▶ _What this task involves_
Look through the records that follow. Copy every line containing the word "account".

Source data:
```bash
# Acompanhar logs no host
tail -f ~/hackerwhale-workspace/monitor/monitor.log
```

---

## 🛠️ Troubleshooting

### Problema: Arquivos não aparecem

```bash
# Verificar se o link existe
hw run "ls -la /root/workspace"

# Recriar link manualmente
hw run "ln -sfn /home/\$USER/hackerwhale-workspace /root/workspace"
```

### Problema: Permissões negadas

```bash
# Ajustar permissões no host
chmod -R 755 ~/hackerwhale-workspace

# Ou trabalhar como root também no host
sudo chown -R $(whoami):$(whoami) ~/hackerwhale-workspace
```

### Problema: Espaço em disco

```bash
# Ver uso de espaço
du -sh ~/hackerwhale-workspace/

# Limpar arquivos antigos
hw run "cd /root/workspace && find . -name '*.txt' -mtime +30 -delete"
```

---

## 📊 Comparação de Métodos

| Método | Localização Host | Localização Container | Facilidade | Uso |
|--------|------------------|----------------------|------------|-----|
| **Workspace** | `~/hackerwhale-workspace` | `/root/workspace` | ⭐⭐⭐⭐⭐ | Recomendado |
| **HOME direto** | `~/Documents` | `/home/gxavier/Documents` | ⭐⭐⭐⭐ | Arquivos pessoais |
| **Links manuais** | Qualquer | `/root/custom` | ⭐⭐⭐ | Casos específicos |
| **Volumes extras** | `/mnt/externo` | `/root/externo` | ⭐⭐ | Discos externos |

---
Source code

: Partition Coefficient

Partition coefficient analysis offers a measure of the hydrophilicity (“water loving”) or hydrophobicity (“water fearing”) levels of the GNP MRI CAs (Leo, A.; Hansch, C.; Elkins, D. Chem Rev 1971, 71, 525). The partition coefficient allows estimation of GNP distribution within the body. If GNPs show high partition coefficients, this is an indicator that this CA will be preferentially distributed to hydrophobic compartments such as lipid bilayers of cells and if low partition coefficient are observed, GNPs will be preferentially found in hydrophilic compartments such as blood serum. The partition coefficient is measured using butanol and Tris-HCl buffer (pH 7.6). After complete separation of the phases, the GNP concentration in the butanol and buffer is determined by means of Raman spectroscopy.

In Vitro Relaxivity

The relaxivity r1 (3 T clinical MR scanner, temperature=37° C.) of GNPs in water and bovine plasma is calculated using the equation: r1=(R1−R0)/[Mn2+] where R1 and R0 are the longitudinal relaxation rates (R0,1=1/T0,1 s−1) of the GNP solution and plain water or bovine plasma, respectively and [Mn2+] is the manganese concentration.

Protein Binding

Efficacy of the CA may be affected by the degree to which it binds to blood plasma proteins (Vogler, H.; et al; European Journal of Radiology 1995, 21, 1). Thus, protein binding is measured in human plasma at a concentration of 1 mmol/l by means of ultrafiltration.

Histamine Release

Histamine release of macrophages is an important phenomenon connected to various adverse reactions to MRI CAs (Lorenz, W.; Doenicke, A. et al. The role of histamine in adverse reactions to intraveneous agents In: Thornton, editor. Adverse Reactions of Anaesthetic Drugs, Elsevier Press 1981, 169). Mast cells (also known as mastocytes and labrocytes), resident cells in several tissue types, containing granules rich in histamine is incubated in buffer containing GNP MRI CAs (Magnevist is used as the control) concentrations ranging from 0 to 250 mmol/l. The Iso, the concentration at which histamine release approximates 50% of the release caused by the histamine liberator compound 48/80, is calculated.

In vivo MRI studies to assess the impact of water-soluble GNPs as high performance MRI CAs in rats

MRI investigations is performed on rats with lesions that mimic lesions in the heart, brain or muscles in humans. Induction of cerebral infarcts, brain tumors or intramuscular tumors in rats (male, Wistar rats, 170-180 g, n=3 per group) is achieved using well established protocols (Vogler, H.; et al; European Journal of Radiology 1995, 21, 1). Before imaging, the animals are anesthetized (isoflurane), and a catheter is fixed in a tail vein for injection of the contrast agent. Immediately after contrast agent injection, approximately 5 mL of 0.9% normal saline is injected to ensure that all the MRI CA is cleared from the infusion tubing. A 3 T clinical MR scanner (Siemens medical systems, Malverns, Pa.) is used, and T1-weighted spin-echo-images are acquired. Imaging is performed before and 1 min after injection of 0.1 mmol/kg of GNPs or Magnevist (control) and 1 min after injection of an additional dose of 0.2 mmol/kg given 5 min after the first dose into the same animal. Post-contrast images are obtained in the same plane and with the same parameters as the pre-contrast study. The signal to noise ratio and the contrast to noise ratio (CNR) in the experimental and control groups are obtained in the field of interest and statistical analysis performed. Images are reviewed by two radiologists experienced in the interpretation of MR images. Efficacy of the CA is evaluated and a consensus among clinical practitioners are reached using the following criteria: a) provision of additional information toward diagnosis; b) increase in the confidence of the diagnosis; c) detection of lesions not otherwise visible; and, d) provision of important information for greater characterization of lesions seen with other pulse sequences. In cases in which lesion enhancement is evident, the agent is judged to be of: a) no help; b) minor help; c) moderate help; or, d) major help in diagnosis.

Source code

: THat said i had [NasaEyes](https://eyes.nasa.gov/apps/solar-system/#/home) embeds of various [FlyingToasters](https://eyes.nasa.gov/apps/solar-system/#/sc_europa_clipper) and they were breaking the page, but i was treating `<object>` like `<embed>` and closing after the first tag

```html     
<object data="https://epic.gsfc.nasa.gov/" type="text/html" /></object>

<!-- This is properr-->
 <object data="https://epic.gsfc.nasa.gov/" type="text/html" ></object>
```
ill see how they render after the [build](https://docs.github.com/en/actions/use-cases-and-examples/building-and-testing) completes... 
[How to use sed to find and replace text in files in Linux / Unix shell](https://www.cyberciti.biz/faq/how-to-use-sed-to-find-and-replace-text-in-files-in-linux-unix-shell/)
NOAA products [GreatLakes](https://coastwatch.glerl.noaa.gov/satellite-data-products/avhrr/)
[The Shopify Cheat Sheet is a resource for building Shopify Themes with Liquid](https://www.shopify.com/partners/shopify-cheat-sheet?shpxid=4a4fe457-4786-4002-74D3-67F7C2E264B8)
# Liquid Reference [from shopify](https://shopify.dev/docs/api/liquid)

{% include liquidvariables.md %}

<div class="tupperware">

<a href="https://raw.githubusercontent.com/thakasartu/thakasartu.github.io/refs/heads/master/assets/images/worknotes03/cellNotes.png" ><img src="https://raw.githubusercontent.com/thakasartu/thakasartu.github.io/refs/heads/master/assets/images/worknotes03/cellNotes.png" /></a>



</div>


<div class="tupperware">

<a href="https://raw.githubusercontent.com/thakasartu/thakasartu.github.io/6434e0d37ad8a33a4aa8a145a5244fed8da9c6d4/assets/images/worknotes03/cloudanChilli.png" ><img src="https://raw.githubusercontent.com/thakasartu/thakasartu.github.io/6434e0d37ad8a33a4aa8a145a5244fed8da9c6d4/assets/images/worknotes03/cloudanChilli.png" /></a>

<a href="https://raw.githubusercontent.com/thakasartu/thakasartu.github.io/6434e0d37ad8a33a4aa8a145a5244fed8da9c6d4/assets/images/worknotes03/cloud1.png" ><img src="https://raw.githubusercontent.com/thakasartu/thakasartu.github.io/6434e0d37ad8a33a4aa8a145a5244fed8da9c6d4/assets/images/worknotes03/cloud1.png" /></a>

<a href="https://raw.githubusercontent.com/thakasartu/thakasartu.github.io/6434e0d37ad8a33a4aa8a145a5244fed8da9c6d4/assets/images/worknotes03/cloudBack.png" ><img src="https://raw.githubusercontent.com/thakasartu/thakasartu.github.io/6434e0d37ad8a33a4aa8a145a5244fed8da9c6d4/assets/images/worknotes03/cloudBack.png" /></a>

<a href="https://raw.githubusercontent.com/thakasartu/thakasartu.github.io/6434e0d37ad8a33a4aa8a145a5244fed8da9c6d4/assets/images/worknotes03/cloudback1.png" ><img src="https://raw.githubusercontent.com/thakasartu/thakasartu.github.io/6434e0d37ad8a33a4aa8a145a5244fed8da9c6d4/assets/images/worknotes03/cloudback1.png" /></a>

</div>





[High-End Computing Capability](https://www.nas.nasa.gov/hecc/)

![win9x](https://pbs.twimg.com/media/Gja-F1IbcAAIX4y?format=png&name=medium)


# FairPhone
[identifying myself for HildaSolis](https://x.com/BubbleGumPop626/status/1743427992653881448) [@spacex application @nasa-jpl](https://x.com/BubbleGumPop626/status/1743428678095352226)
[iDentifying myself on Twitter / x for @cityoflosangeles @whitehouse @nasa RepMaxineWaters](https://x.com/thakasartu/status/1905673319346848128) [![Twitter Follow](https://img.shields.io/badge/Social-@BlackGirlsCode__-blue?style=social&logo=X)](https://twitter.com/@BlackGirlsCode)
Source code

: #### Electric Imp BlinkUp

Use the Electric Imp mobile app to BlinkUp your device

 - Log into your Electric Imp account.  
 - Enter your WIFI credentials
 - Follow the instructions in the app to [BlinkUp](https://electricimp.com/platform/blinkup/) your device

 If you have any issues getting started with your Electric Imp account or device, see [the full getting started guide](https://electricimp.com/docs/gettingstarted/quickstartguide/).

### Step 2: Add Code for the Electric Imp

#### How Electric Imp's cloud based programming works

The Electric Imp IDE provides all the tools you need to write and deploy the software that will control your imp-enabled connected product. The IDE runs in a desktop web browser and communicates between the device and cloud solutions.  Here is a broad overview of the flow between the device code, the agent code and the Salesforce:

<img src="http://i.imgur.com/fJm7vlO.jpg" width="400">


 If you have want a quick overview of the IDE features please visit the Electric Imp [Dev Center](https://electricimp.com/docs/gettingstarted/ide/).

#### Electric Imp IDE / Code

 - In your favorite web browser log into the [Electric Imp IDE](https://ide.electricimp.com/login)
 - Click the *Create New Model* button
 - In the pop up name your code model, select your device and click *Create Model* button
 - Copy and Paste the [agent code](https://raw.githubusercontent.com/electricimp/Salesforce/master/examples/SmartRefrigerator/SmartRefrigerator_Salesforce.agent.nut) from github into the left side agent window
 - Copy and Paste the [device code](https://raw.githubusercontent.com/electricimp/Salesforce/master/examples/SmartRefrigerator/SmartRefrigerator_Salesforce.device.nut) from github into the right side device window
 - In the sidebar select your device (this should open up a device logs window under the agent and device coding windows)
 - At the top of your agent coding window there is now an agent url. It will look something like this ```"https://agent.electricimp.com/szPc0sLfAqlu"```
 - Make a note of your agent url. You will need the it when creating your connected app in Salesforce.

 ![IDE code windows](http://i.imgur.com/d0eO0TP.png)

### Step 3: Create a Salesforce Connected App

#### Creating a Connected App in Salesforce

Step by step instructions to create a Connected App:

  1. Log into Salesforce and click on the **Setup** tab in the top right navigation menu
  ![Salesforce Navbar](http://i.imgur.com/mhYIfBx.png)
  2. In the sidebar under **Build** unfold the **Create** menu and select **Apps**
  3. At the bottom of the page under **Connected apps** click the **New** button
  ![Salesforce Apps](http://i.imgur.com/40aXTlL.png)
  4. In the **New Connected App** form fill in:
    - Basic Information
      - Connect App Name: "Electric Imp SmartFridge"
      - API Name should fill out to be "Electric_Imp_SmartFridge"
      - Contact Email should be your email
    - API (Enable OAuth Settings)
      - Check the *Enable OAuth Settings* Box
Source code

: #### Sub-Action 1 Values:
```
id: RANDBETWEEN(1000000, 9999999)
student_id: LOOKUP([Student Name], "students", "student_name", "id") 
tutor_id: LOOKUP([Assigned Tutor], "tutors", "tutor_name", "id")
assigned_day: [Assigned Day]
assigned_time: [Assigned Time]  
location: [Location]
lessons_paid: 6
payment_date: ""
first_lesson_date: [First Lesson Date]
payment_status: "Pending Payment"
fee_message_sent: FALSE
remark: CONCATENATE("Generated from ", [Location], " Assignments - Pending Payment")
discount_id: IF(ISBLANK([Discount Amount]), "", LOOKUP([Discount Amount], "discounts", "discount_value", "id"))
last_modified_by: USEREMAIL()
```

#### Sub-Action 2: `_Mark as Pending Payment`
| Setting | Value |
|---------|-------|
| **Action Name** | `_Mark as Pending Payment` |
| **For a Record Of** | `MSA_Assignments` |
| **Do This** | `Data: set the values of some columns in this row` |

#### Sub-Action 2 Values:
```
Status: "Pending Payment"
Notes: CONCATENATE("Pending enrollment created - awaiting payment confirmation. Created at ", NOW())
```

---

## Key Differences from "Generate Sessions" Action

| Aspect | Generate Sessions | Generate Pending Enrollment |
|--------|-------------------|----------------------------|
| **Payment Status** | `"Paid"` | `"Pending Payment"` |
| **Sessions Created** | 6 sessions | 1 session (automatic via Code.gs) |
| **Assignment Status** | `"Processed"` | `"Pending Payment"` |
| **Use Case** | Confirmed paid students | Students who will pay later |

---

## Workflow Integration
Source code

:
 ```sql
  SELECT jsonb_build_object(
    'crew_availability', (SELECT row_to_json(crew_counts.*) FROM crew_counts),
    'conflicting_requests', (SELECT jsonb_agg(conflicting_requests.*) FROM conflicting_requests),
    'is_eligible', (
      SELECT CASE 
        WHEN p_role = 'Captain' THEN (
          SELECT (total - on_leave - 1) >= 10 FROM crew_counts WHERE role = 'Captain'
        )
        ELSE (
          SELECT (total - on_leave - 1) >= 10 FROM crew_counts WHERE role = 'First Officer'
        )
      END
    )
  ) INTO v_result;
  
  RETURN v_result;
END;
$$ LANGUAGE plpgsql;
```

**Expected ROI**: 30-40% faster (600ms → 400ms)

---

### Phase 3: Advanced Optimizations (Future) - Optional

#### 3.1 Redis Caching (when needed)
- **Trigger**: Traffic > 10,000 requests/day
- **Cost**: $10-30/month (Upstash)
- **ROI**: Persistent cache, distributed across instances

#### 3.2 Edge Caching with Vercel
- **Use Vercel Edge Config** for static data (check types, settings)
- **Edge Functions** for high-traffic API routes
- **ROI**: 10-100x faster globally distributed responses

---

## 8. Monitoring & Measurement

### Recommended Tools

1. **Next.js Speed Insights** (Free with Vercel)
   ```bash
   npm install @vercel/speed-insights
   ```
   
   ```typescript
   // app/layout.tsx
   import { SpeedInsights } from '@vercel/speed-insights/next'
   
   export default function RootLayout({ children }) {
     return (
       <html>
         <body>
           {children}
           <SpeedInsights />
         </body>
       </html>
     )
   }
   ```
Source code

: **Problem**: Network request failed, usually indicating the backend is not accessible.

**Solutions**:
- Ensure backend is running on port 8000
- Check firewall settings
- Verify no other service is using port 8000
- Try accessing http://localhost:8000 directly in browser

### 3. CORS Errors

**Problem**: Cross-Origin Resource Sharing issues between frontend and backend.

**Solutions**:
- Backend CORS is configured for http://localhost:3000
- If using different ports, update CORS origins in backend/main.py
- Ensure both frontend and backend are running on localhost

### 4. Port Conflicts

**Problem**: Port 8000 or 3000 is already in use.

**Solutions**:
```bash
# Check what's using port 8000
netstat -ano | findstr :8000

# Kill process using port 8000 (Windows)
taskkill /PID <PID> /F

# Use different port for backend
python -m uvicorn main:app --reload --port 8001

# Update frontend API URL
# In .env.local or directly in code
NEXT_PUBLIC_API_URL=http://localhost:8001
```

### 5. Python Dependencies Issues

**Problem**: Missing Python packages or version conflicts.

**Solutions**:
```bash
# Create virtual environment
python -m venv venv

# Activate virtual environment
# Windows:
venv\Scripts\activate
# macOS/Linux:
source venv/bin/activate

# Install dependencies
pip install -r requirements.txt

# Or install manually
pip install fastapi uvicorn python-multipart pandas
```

▶ _Result for this task_
 - Log into your Electric Imp account.  
 If you have any issues getting started with your Electric Imp account or device, see [the full getting started guide](https://electricimp.com/docs/gettingstarted/quickstartguide/).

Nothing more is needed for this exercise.